Work task: The answer should be every line below, retyped exactly.

[Structured page parsing data]
☆ ☆ ☆ ☆ ☆
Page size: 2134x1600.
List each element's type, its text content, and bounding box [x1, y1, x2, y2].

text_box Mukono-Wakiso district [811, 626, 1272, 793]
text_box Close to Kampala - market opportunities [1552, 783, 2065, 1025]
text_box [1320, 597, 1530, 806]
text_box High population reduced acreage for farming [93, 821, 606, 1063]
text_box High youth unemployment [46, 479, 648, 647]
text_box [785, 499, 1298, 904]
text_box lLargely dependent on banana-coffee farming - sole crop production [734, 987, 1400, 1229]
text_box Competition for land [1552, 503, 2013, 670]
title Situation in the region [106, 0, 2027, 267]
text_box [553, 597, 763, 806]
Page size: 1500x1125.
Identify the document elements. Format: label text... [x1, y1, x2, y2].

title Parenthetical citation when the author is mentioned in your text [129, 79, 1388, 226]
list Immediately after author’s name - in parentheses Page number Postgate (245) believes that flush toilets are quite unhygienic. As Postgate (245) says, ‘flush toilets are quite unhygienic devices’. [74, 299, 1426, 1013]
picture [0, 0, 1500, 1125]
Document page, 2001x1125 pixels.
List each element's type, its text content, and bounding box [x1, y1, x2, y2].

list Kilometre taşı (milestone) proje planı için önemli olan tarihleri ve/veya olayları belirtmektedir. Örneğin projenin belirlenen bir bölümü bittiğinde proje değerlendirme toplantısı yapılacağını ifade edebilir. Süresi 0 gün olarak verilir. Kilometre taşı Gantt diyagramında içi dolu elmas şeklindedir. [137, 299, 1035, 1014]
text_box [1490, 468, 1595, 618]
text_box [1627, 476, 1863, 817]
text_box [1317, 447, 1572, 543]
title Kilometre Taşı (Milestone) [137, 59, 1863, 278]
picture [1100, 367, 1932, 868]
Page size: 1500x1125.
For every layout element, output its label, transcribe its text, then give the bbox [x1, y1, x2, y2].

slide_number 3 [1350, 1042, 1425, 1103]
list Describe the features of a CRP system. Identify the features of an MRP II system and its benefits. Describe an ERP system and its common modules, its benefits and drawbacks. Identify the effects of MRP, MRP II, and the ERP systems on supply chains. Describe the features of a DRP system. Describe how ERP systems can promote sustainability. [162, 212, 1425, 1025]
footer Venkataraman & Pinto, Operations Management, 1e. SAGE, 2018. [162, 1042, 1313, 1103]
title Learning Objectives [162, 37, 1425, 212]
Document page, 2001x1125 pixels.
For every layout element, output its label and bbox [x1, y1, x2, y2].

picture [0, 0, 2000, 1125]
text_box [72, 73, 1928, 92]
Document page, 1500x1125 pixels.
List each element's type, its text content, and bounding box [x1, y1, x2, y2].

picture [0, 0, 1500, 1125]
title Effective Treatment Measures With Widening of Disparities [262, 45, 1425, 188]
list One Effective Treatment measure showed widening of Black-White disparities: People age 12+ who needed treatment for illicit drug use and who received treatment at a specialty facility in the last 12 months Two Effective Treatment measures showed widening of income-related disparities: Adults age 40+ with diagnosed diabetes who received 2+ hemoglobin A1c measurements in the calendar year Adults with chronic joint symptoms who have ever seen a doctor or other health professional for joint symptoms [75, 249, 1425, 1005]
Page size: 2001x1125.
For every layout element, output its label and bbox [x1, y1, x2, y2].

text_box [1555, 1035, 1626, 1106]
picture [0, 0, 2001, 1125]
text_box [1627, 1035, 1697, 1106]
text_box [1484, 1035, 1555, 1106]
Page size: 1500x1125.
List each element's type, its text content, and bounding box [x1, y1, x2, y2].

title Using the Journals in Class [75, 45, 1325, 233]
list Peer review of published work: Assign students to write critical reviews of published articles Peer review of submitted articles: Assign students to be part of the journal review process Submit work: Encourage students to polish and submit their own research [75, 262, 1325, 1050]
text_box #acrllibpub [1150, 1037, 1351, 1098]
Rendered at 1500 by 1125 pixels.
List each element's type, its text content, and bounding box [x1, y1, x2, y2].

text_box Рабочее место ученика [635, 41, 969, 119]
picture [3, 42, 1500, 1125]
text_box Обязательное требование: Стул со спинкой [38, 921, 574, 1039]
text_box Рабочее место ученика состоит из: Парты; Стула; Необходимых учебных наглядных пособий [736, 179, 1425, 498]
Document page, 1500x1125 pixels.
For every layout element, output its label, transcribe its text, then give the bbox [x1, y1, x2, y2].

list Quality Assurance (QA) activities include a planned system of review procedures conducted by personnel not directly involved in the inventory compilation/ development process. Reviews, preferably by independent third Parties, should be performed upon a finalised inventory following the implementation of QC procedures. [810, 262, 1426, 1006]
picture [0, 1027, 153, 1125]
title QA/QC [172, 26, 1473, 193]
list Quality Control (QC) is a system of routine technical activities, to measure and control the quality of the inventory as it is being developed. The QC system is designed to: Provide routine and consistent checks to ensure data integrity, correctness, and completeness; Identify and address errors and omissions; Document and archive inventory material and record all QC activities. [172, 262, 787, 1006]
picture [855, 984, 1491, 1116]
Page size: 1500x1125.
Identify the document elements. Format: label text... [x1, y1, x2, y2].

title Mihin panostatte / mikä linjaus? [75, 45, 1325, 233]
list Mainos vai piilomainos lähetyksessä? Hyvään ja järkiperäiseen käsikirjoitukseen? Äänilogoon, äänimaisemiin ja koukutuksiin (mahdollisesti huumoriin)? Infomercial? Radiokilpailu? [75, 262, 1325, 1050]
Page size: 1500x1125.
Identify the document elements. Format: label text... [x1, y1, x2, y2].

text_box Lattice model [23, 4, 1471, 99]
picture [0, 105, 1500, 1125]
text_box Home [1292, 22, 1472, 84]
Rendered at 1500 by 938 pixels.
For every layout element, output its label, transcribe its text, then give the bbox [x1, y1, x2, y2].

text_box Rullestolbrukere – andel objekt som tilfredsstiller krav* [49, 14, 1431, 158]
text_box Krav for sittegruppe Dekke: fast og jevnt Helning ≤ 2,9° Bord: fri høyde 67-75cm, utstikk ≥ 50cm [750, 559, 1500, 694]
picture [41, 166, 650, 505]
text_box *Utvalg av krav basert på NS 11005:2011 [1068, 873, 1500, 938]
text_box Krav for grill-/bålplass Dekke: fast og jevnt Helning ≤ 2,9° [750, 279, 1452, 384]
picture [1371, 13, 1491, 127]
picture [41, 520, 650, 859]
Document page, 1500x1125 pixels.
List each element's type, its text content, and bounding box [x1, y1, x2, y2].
☆ ☆ ☆ ☆ ☆
Answer space:
Page size: 2134x1600.
List each element's type, its text content, and bounding box [x1, y1, x2, y2].

text_box Mukono-Wakiso district [811, 626, 1272, 793]
text_box Close to Kampala - market opportunities [1552, 783, 2065, 1025]
text_box [1320, 597, 1530, 806]
text_box High population reduced acreage for farming [93, 821, 606, 1063]
text_box High youth unemployment [46, 479, 648, 647]
text_box [785, 499, 1298, 904]
text_box lLargely dependent on banana-coffee farming - sole crop production [734, 987, 1400, 1229]
text_box Competition for land [1552, 503, 2013, 670]
title Situation in the region [106, 0, 2027, 267]
text_box [553, 597, 763, 806]
Page size: 1500x1125.
Identify the document elements. Format: label text... [x1, y1, x2, y2].

title Parenthetical citation when the author is mentioned in your text [129, 79, 1388, 226]
list Immediately after author’s name - in parentheses Page number Postgate (245) believes that flush toilets are quite unhygienic. As Postgate (245) says, ‘flush toilets are quite unhygienic devices’. [74, 299, 1426, 1013]
picture [0, 0, 1500, 1125]
Document page, 2001x1125 pixels.
List each element's type, its text content, and bounding box [x1, y1, x2, y2].

list Kilometre taşı (milestone) proje planı için önemli olan tarihleri ve/veya olayları belirtmektedir. Örneğin projenin belirlenen bir bölümü bittiğinde proje değerlendirme toplantısı yapılacağını ifade edebilir. Süresi 0 gün olarak verilir. Kilometre taşı Gantt diyagramında içi dolu elmas şeklindedir. [137, 299, 1035, 1014]
text_box [1490, 468, 1595, 618]
text_box [1627, 476, 1863, 817]
text_box [1317, 447, 1572, 543]
title Kilometre Taşı (Milestone) [137, 59, 1863, 278]
picture [1100, 367, 1932, 868]
Page size: 1500x1125.
For every layout element, output its label, transcribe its text, then give the bbox [x1, y1, x2, y2].

slide_number 3 [1350, 1042, 1425, 1103]
list Describe the features of a CRP system. Identify the features of an MRP II system and its benefits. Describe an ERP system and its common modules, its benefits and drawbacks. Identify the effects of MRP, MRP II, and the ERP systems on supply chains. Describe the features of a DRP system. Describe how ERP systems can promote sustainability. [162, 212, 1425, 1025]
footer Venkataraman & Pinto, Operations Management, 1e. SAGE, 2018. [162, 1042, 1313, 1103]
title Learning Objectives [162, 37, 1425, 212]
Document page, 2001x1125 pixels.
For every layout element, output its label and bbox [x1, y1, x2, y2].

picture [0, 0, 2000, 1125]
text_box [72, 73, 1928, 92]
Document page, 1500x1125 pixels.
List each element's type, its text content, and bounding box [x1, y1, x2, y2].

picture [0, 0, 1500, 1125]
title Effective Treatment Measures With Widening of Disparities [262, 45, 1425, 188]
list One Effective Treatment measure showed widening of Black-White disparities: People age 12+ who needed treatment for illicit drug use and who received treatment at a specialty facility in the last 12 months Two Effective Treatment measures showed widening of income-related disparities: Adults age 40+ with diagnosed diabetes who received 2+ hemoglobin A1c measurements in the calendar year Adults with chronic joint symptoms who have ever seen a doctor or other health professional for joint symptoms [75, 249, 1425, 1005]
Page size: 2001x1125.
For every layout element, output its label and bbox [x1, y1, x2, y2].

text_box [1555, 1035, 1626, 1106]
picture [0, 0, 2001, 1125]
text_box [1627, 1035, 1697, 1106]
text_box [1484, 1035, 1555, 1106]
Page size: 1500x1125.
List each element's type, its text content, and bounding box [x1, y1, x2, y2].

title Using the Journals in Class [75, 45, 1325, 233]
list Peer review of published work: Assign students to write critical reviews of published articles Peer review of submitted articles: Assign students to be part of the journal review process Submit work: Encourage students to polish and submit their own research [75, 262, 1325, 1050]
text_box #acrllibpub [1150, 1037, 1351, 1098]
Rendered at 1500 by 1125 pixels.
List each element's type, its text content, and bounding box [x1, y1, x2, y2].

text_box Рабочее место ученика [635, 41, 969, 119]
picture [3, 42, 1500, 1125]
text_box Обязательное требование: Стул со спинкой [38, 921, 574, 1039]
text_box Рабочее место ученика состоит из: Парты; Стула; Необходимых учебных наглядных пособий [736, 179, 1425, 498]
Document page, 1500x1125 pixels.
For every layout element, output its label, transcribe its text, then give the bbox [x1, y1, x2, y2].

list Quality Assurance (QA) activities include a planned system of review procedures conducted by personnel not directly involved in the inventory compilation/ development process. Reviews, preferably by independent third Parties, should be performed upon a finalised inventory following the implementation of QC procedures. [810, 262, 1426, 1006]
picture [0, 1027, 153, 1125]
title QA/QC [172, 26, 1473, 193]
list Quality Control (QC) is a system of routine technical activities, to measure and control the quality of the inventory as it is being developed. The QC system is designed to: Provide routine and consistent checks to ensure data integrity, correctness, and completeness; Identify and address errors and omissions; Document and archive inventory material and record all QC activities. [172, 262, 787, 1006]
picture [855, 984, 1491, 1116]
Page size: 1500x1125.
Identify the document elements. Format: label text... [x1, y1, x2, y2].

title Mihin panostatte / mikä linjaus? [75, 45, 1325, 233]
list Mainos vai piilomainos lähetyksessä? Hyvään ja järkiperäiseen käsikirjoitukseen? Äänilogoon, äänimaisemiin ja koukutuksiin (mahdollisesti huumoriin)? Infomercial? Radiokilpailu? [75, 262, 1325, 1050]
Page size: 1500x1125.
Identify the document elements. Format: label text... [x1, y1, x2, y2].

text_box Lattice model [23, 4, 1471, 99]
picture [0, 105, 1500, 1125]
text_box Home [1292, 22, 1472, 84]
Rendered at 1500 by 938 pixels.
For every layout element, output its label, transcribe its text, then give the bbox [x1, y1, x2, y2].

text_box Rullestolbrukere – andel objekt som tilfredsstiller krav* [49, 14, 1431, 158]
text_box Krav for sittegruppe Dekke: fast og jevnt Helning ≤ 2,9° Bord: fri høyde 67-75cm, utstikk ≥ 50cm [750, 559, 1500, 694]
picture [41, 166, 650, 505]
text_box *Utvalg av krav basert på NS 11005:2011 [1068, 873, 1500, 938]
text_box Krav for grill-/bålplass Dekke: fast og jevnt Helning ≤ 2,9° [750, 279, 1452, 384]
picture [1371, 13, 1491, 127]
picture [41, 520, 650, 859]
Document page, 1500x1125 pixels.
List each element's type, its text content, and bounding box [x1, y1, x2, y2].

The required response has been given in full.